Bribery, corruption, intimidation, preying on the weak and needy, exploiting the religious beliefs of simple people, feeding on their anxieties and fears—that is how “charitable” organizations like Hezbollah operate: they’re mini-totalitarian societies. You give what you have—your sons’ lives—to the cause. In return, the party takes care of you and your entire clan for life.

eau de Anderson

Here he comes to save the day. (Single-handedly!) Mighty Anderson is on the way:

No two ways about it, the Fourth Estate is on life-support — and the public is eager to pull the plug. Once regarded as the noblest of professions, journalism has toppled from the heights of David Halberstam to the muck of Judith Miller.

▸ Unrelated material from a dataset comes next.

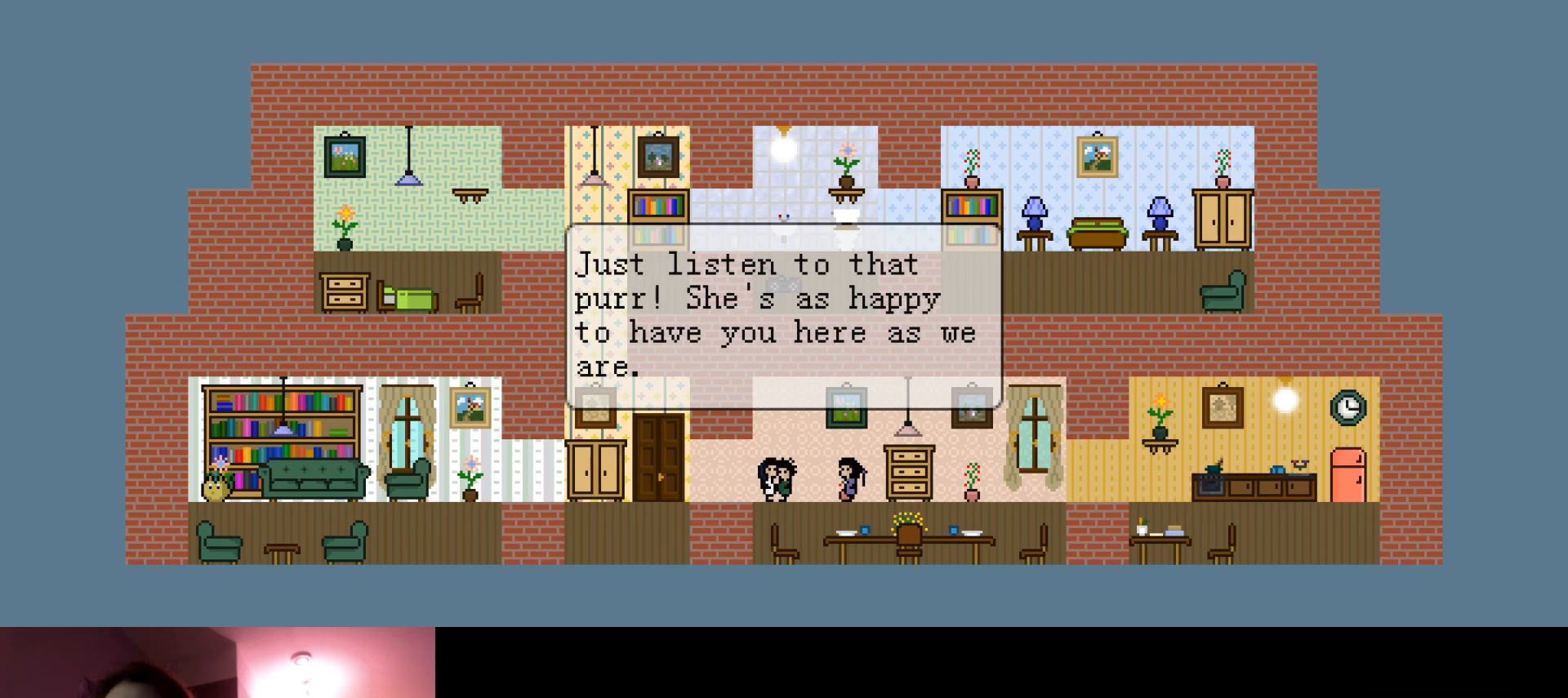
{"keys": [], "events": []}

Still, there’s one decidedly silver lining in this clouded sky — Anderson Cooper, the prematurely gray, ultra-soigné Anderson Cooper, whose award-winning coverage of everything from Bosnia to Katrina has been heralded as creating a new genre of journalist: the “emo reporter.” Capable not only of dealing with disasters both natural (New Orleans) and man-made (Somalia), but doing so with something resembling identifiable human empathy, this feisty yet elegant man-about-the-globe has quickly become the sine qua non of reportorial style. And what complements a celebrated style better than a celebrity scent?

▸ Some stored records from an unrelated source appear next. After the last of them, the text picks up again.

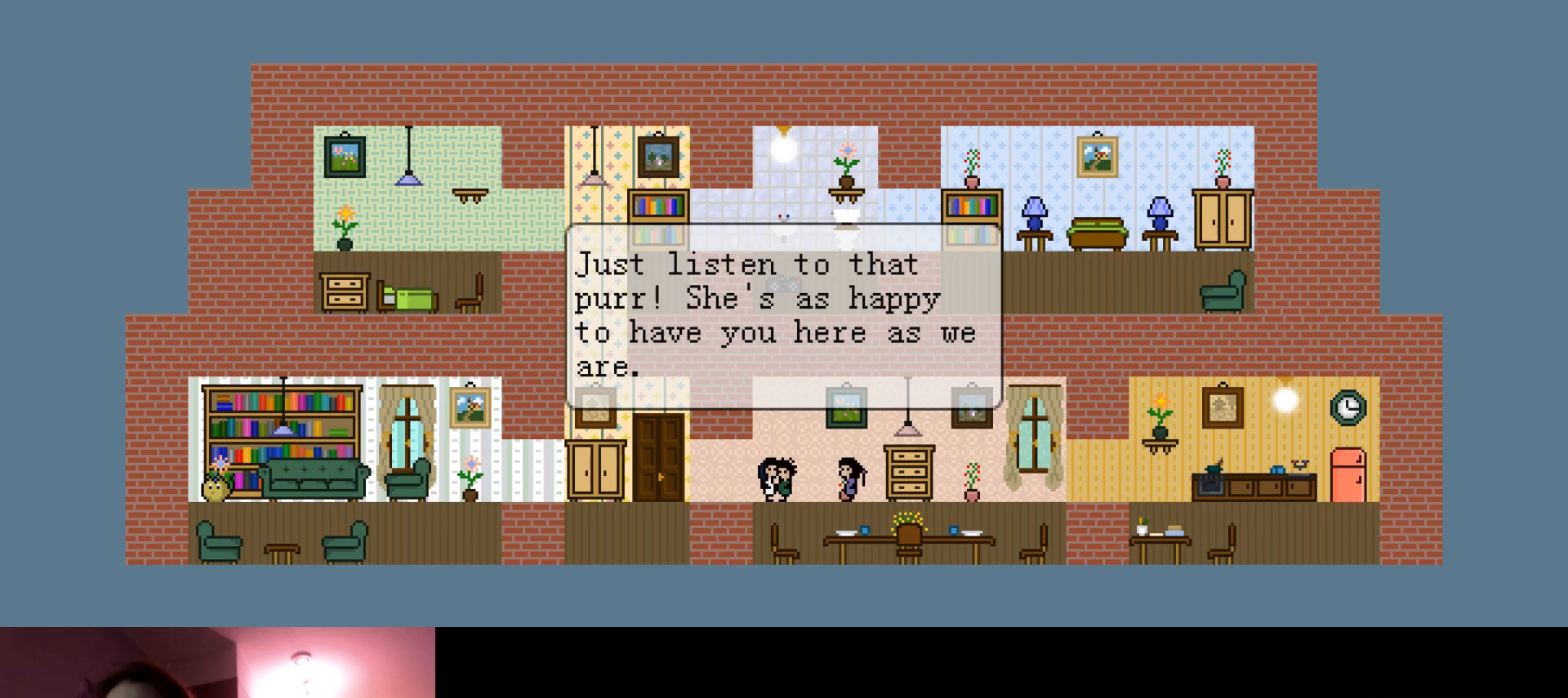
{"keys": [], "events": []}
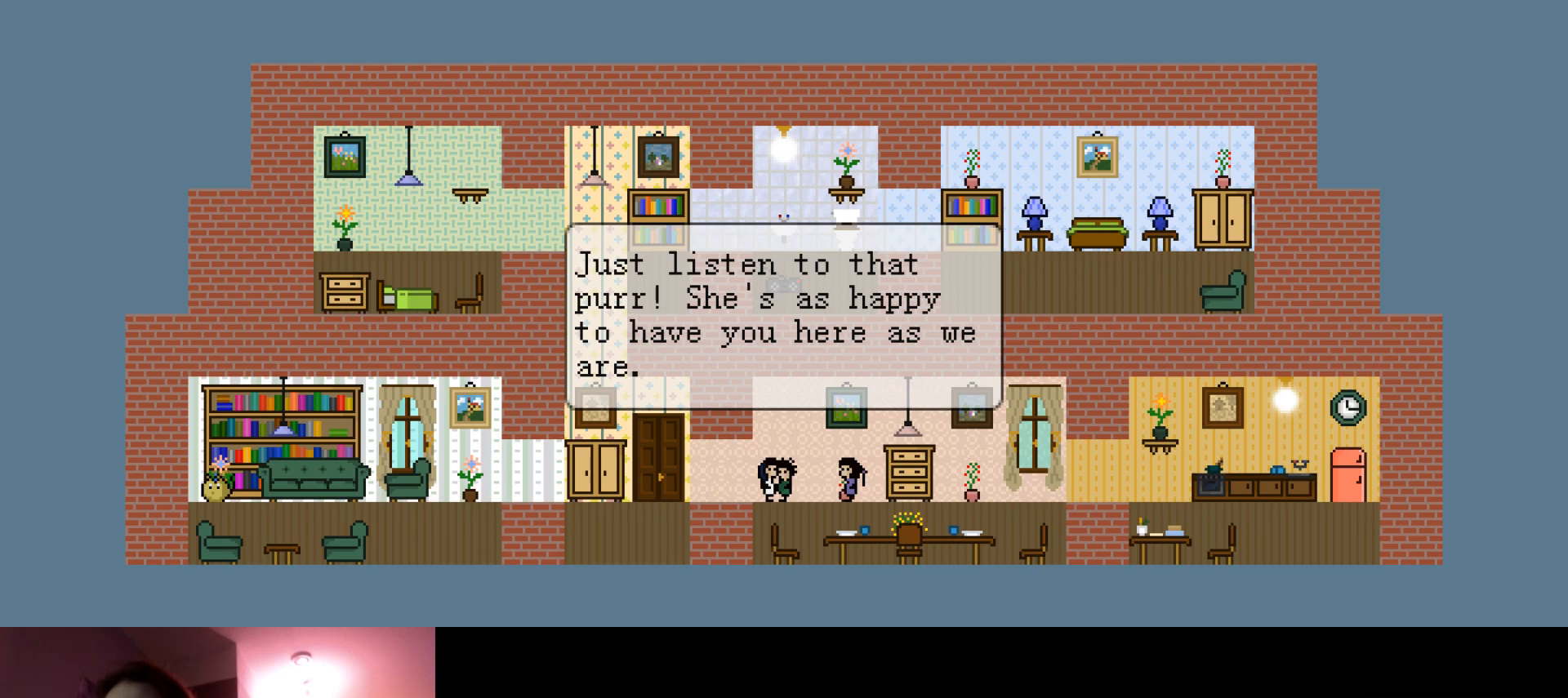
{"keys": [], "events": []}
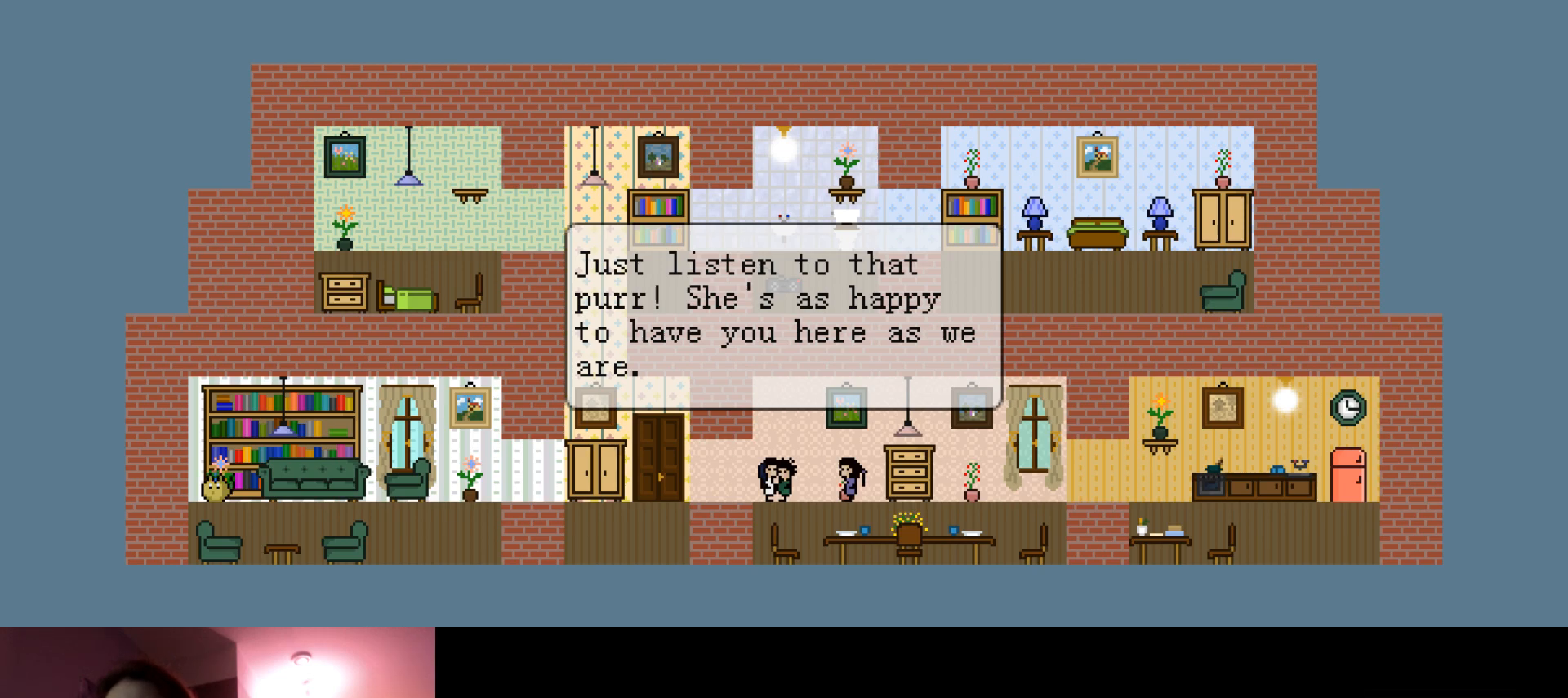
{"keys": [], "events": []}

Hey, wait. AC wouldn’t really do that, would he?

Initially Cooper turned him down,

Whew. That’s better. It must be all that good breeding I mentioned a while back. Hold on, though. “Initially” he turned it down? Then what happened?

…  but Mom (that’s Gloria Vanderbilt to you) thinks it’s a swell idea. And being the Marie Curie of celebrity product placement, she certainly knows what she’s talking about. So Cooper is reportedly going to give it some thought.

And why the hell not? It’s not as if anyone respects TV “news” personalities anymore anyway.